» **Provided material**:
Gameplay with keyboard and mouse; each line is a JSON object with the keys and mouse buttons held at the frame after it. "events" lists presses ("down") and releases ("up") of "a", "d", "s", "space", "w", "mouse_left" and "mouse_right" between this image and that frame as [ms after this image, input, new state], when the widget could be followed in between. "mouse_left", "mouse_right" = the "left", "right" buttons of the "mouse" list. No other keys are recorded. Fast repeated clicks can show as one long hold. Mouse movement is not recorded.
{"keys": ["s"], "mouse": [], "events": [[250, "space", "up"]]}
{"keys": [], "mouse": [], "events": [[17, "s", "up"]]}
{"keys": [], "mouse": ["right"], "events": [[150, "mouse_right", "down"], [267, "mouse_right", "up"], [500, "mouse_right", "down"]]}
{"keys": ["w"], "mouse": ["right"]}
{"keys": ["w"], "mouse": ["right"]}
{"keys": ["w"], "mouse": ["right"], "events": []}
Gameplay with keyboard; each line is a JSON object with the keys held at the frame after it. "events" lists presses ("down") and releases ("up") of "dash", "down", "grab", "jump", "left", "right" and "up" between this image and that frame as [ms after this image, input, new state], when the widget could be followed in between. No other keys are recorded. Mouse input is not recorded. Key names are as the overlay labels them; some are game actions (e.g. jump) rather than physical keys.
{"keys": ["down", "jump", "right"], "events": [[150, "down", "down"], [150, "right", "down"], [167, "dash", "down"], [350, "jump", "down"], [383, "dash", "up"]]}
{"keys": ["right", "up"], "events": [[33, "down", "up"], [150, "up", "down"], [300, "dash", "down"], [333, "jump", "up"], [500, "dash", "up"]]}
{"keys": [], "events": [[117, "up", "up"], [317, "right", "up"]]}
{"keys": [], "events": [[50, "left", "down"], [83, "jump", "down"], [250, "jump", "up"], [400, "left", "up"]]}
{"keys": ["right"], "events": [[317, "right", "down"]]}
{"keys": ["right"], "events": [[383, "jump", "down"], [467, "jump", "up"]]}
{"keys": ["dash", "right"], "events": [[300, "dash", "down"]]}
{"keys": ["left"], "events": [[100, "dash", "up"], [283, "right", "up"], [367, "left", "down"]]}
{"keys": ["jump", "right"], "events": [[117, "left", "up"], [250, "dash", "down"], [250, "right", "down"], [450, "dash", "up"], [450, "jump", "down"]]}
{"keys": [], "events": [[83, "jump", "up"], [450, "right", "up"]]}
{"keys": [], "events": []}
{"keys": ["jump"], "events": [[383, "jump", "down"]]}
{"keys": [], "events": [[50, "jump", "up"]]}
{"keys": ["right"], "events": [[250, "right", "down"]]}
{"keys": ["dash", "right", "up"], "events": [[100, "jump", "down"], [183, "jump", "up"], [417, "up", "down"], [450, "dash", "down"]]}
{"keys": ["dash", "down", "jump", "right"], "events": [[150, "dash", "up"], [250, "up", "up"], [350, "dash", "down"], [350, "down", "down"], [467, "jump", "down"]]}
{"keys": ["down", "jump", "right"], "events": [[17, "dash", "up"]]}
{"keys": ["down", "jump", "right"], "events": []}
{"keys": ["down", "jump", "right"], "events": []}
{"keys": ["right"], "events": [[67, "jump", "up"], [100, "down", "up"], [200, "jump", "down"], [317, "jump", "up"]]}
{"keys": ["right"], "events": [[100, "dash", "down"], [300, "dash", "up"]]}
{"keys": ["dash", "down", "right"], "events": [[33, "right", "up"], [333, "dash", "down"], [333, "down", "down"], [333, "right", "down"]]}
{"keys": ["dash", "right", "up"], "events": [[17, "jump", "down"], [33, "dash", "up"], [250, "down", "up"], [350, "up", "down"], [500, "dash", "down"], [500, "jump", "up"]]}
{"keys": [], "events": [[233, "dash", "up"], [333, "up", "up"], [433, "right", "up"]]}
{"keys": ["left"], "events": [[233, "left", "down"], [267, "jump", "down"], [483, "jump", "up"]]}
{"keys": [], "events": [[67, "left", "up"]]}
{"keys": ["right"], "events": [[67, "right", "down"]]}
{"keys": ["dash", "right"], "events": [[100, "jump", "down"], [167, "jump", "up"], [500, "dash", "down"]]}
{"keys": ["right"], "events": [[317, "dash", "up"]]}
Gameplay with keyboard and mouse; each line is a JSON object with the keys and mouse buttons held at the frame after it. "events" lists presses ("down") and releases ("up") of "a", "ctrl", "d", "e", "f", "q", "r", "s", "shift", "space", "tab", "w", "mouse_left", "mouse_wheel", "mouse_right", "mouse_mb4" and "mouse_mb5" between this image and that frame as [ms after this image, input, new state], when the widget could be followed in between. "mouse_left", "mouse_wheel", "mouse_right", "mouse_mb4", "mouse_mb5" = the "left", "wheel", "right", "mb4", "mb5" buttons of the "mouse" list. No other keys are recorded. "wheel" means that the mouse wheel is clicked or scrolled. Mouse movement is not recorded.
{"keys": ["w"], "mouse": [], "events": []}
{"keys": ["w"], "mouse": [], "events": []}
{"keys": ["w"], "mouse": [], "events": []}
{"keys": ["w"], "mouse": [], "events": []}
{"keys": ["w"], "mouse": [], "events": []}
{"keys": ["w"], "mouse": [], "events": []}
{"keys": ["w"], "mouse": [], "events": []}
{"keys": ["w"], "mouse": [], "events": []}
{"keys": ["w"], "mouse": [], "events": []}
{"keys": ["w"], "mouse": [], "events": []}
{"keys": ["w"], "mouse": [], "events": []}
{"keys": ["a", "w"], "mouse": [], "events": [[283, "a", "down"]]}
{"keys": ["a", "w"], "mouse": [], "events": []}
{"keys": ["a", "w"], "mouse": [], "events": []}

» **Work to complete**:
Keeping every line exactly as it is, retype the listing.

» **Finished task**:
Gameplay with keyboard and mouse; each line is a JSON object with the keys and mouse buttons held at the frame after it. "events" lists presses ("down") and releases ("up") of "a", "d", "s", "space", "w", "mouse_left" and "mouse_right" between this image and that frame as [ms after this image, input, new state], when the widget could be followed in between. "mouse_left", "mouse_right" = the "left", "right" buttons of the "mouse" list. No other keys are recorded. Fast repeated clicks can show as one long hold. Mouse movement is not recorded.
{"keys": ["s"], "mouse": [], "events": [[250, "space", "up"]]}
{"keys": [], "mouse": [], "events": [[17, "s", "up"]]}
{"keys": [], "mouse": ["right"], "events": [[150, "mouse_right", "down"], [267, "mouse_right", "up"], [500, "mouse_right", "down"]]}
{"keys": ["w"], "mouse": ["right"]}
{"keys": ["w"], "mouse": ["right"]}
{"keys": ["w"], "mouse": ["right"], "events": []}
Gameplay with keyboard; each line is a JSON object with the keys held at the frame after it. "events" lists presses ("down") and releases ("up") of "dash", "down", "grab", "jump", "left", "right" and "up" between this image and that frame as [ms after this image, input, new state], when the widget could be followed in between. No other keys are recorded. Mouse input is not recorded. Key names are as the overlay labels them; some are game actions (e.g. jump) rather than physical keys.
{"keys": ["down", "jump", "right"], "events": [[150, "down", "down"], [150, "right", "down"], [167, "dash", "down"], [350, "jump", "down"], [383, "dash", "up"]]}
{"keys": ["right", "up"], "events": [[33, "down", "up"], [150, "up", "down"], [300, "dash", "down"], [333, "jump", "up"], [500, "dash", "up"]]}
{"keys": [], "events": [[117, "up", "up"], [317, "right", "up"]]}
{"keys": [], "events": [[50, "left", "down"], [83, "jump", "down"], [250, "jump", "up"], [400, "left", "up"]]}
{"keys": ["right"], "events": [[317, "right", "down"]]}
{"keys": ["right"], "events": [[383, "jump", "down"], [467, "jump", "up"]]}
{"keys": ["dash", "right"], "events": [[300, "dash", "down"]]}
{"keys": ["left"], "events": [[100, "dash", "up"], [283, "right", "up"], [367, "left", "down"]]}
{"keys": ["jump", "right"], "events": [[117, "left", "up"], [250, "dash", "down"], [250, "right", "down"], [450, "dash", "up"], [450, "jump", "down"]]}
{"keys": [], "events": [[83, "jump", "up"], [450, "right", "up"]]}
{"keys": [], "events": []}
{"keys": ["jump"], "events": [[383, "jump", "down"]]}
{"keys": [], "events": [[50, "jump", "up"]]}
{"keys": ["right"], "events": [[250, "right", "down"]]}
{"keys": ["dash", "right", "up"], "events": [[100, "jump", "down"], [183, "jump", "up"], [417, "up", "down"], [450, "dash", "down"]]}
{"keys": ["dash", "down", "jump", "right"], "events": [[150, "dash", "up"], [250, "up", "up"], [350, "dash", "down"], [350, "down", "down"], [467, "jump", "down"]]}
{"keys": ["down", "jump", "right"], "events": [[17, "dash", "up"]]}
{"keys": ["down", "jump", "right"], "events": []}
{"keys": ["down", "jump", "right"], "events": []}
{"keys": ["right"], "events": [[67, "jump", "up"], [100, "down", "up"], [200, "jump", "down"], [317, "jump", "up"]]}
{"keys": ["right"], "events": [[100, "dash", "down"], [300, "dash", "up"]]}
{"keys": ["dash", "down", "right"], "events": [[33, "right", "up"], [333, "dash", "down"], [333, "down", "down"], [333, "right", "down"]]}
{"keys": ["dash", "right", "up"], "events": [[17, "jump", "down"], [33, "dash", "up"], [250, "down", "up"], [350, "up", "down"], [500, "dash", "down"], [500, "jump", "up"]]}
{"keys": [], "events": [[233, "dash", "up"], [333, "up", "up"], [433, "right", "up"]]}
{"keys": ["left"], "events": [[233, "left", "down"], [267, "jump", "down"], [483, "jump", "up"]]}
{"keys": [], "events": [[67, "left", "up"]]}
{"keys": ["right"], "events": [[67, "right", "down"]]}
{"keys": ["dash", "right"], "events": [[100, "jump", "down"], [167, "jump", "up"], [500, "dash", "down"]]}
{"keys": ["right"], "events": [[317, "dash", "up"]]}
Gameplay with keyboard and mouse; each line is a JSON object with the keys and mouse buttons held at the frame after it. "events" lists presses ("down") and releases ("up") of "a", "ctrl", "d", "e", "f", "q", "r", "s", "shift", "space", "tab", "w", "mouse_left", "mouse_wheel", "mouse_right", "mouse_mb4" and "mouse_mb5" between this image and that frame as [ms after this image, input, new state], when the widget could be followed in between. "mouse_left", "mouse_wheel", "mouse_right", "mouse_mb4", "mouse_mb5" = the "left", "wheel", "right", "mb4", "mb5" buttons of the "mouse" list. No other keys are recorded. "wheel" means that the mouse wheel is clicked or scrolled. Mouse movement is not recorded.
{"keys": ["w"], "mouse": [], "events": []}
{"keys": ["w"], "mouse": [], "events": []}
{"keys": ["w"], "mouse": [], "events": []}
{"keys": ["w"], "mouse": [], "events": []}
{"keys": ["w"], "mouse": [], "events": []}
{"keys": ["w"], "mouse": [], "events": []}
{"keys": ["w"], "mouse": [], "events": []}
{"keys": ["w"], "mouse": [], "events": []}
{"keys": ["w"], "mouse": [], "events": []}
{"keys": ["w"], "mouse": [], "events": []}
{"keys": ["w"], "mouse": [], "events": []}
{"keys": ["a", "w"], "mouse": [], "events": [[283, "a", "down"]]}
{"keys": ["a", "w"], "mouse": [], "events": []}
{"keys": ["a", "w"], "mouse": [], "events": []}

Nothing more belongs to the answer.